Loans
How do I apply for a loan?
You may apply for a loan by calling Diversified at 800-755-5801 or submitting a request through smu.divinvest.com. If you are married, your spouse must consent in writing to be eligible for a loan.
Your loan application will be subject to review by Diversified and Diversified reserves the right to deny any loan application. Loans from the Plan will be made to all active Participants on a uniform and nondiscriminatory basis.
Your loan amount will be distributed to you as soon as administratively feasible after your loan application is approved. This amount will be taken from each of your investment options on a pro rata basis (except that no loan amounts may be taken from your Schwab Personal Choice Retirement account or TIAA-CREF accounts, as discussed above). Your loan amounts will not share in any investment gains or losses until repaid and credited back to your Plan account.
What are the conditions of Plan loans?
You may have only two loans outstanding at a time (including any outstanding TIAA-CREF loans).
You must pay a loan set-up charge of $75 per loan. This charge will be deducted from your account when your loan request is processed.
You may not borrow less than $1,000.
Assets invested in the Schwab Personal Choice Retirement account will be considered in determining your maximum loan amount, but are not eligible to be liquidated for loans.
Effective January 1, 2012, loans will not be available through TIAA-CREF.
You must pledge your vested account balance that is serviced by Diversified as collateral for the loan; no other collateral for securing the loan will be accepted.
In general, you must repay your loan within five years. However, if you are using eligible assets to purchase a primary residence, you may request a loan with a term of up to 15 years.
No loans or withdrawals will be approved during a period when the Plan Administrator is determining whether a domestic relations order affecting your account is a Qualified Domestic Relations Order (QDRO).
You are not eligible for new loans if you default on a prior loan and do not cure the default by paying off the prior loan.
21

────────

■ **Your assignment**: Could you please copy the lines of the listing above exactly, from its first line through the line bearing "You may apply", and nothing more?

■ **Response**:
Loans
How do I apply for a loan?
You may apply for a loan by calling Diversified at 800-755-5801 or submitting a request through smu.divinvest.com. If you are married, your spouse must consent in writing to be eligible for a loan.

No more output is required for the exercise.